Analisi dei Segnali: Teoria e Applicazioni per la persona e per l’industria è un corso semestrale (6 CFU) del curriculum in Sistemi Intelligenti del CdL Ingegneria Industriale (L-9). Lo scopo del corso è fornire i principi alla base della generazione e dell’interpretazione dei segnali di varia natura fornendo una conoscenza avanzata dell’elaborazione del segnale. Si affrontano i metodi per estrarre informazioni rilevanti dai segnali e valutare criticamente varie tecniche di elaborazione del segnale al fine di fornire i principi per la progettazione di tecnologie per l’elaborazione del segnale.
Il corso di Elaborazione dei segnali digitali e delle Immagini nel CdLM in Ingegneria Biomedica (LM21) fornisce i principi, metodi e strumenti analitici e computazionali necessari per affrontare problemi legati all’elaborazione dei segnali a tempo discreto e delle immagini digitali. Il corso comprende aspetti generali legati al campionamento e quantizzazione, lo studio dei segnali e immagini nel dominio della frequenza e aspetti legati al Computer Vision, tra cui l’estrazione delle feature e l’interpretazione delle immagini.
The course of Biomedical Research and Innovation, Management and Assessment within the CdLM in Ingegneria Biomedica (LM21) provides students with basic knowledge about the research and development process of a new product, focusing on the biomedical sector. It also covers technological innovation, specifically emphasizing the biomedical sector. Additionally, the course includes content on planning and managing research projects, protecting intellectual property, and understanding clinical trial and CE marking procedures for new biomedical technologies.
The course of Processing of Biomedical signals I within the CdLM Medicine and Surgery ‘MedTech’ (LM41 – ENG) aims to introduce principles, methods, and tools of engineering and physics for signal processing in medicine and biology. This course provides future physicians and biomedical engineers with a foundation in methods for extracting, processing, and presenting biomedical signals to derive meaningful information for prognosis, diagnosis, and health monitoring. It covers the principles underlying biomedical signal generation and interpretation, and the application of techniques to extract relevant information from these signals.
Il modulo di Bioingegneria Elettronica e Informatica nel CdLM Scienze Infermieristiche e Ostetriche (LM/SNT1) fornisce nozioni generali dei concetti propri dell’ingegneria biomedica a studenti di infermieristica. Questo modulo generale permette di comprendere le applicazioni proprie dell’ingegneria in ambito sanitario.

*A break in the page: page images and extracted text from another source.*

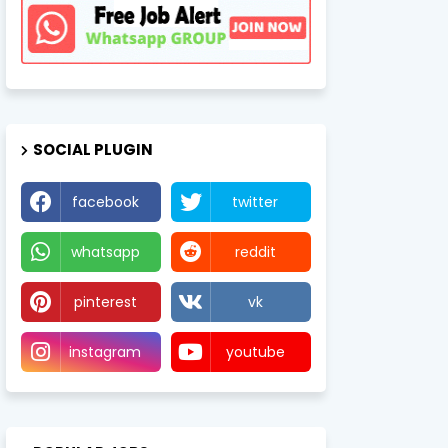
SOCIAL PLUGIN
facebook
twitter
whatsapp
reddit
pinterest
vk
instagram
youtube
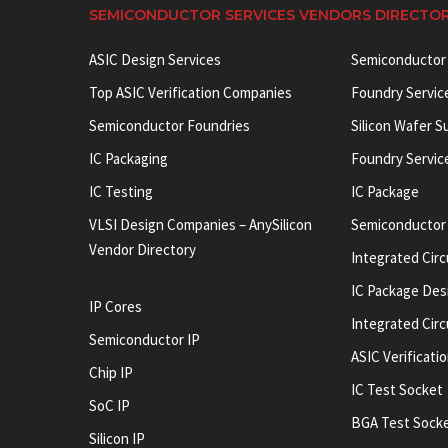
SEMICONDUCTOR SERVICES VENDORS DIRECTO
ASIC Design Services
Semiconductor
Top ASIC Verification Companies
Foundry Servic
Semiconductor Foundries
Silicon Wafer S
IC Packaging
Foundry Servic
IC Testing
IC Package
VLSI Design Companies – AnySilicon
Semiconductor
Vendor Directory
Integrated Circ
IC Package Des
IP Cores
Integrated Cir
Semiconductor IP
ASIC Verificati
Chip IP
IC Test Socket
SoC IP
BGA Test Sock
Silicon IP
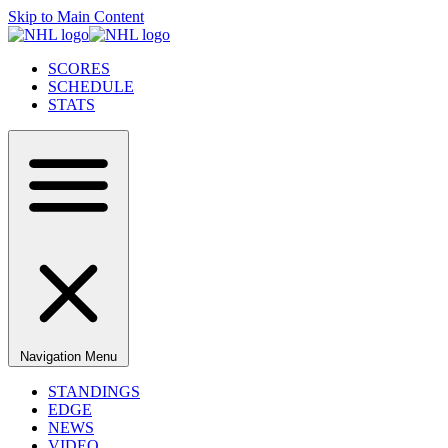
Skip to Main Content
SCORES
SCHEDULE
STATS
Navigation Menu
STANDINGS
EDGE
NEWS
VIDEO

Bootcamp: IoT & AI for Frugal Innovation 2024
Community-centred innovation, Tech for good, Circular economy, Sustainable production
An intensive 3-week programme of lectures, labs and project work to acquire technical skills and soft skills based on industry use cases. Tutoring and teamwork are essential parts of this team learning journey. The IoT & AI Bootcamp 2024 program will focus on Frugal Innovation. Fully aligned with sustainability and circular-economy principles, Frugal Innovation refers to the process of reducing the complexity and costs of new products, methods and designs that are created for, with or by people in developing countries. Designed in collaboration with academics and professionals, this is a short and effective 3 week course based on experiential learning and practical activities.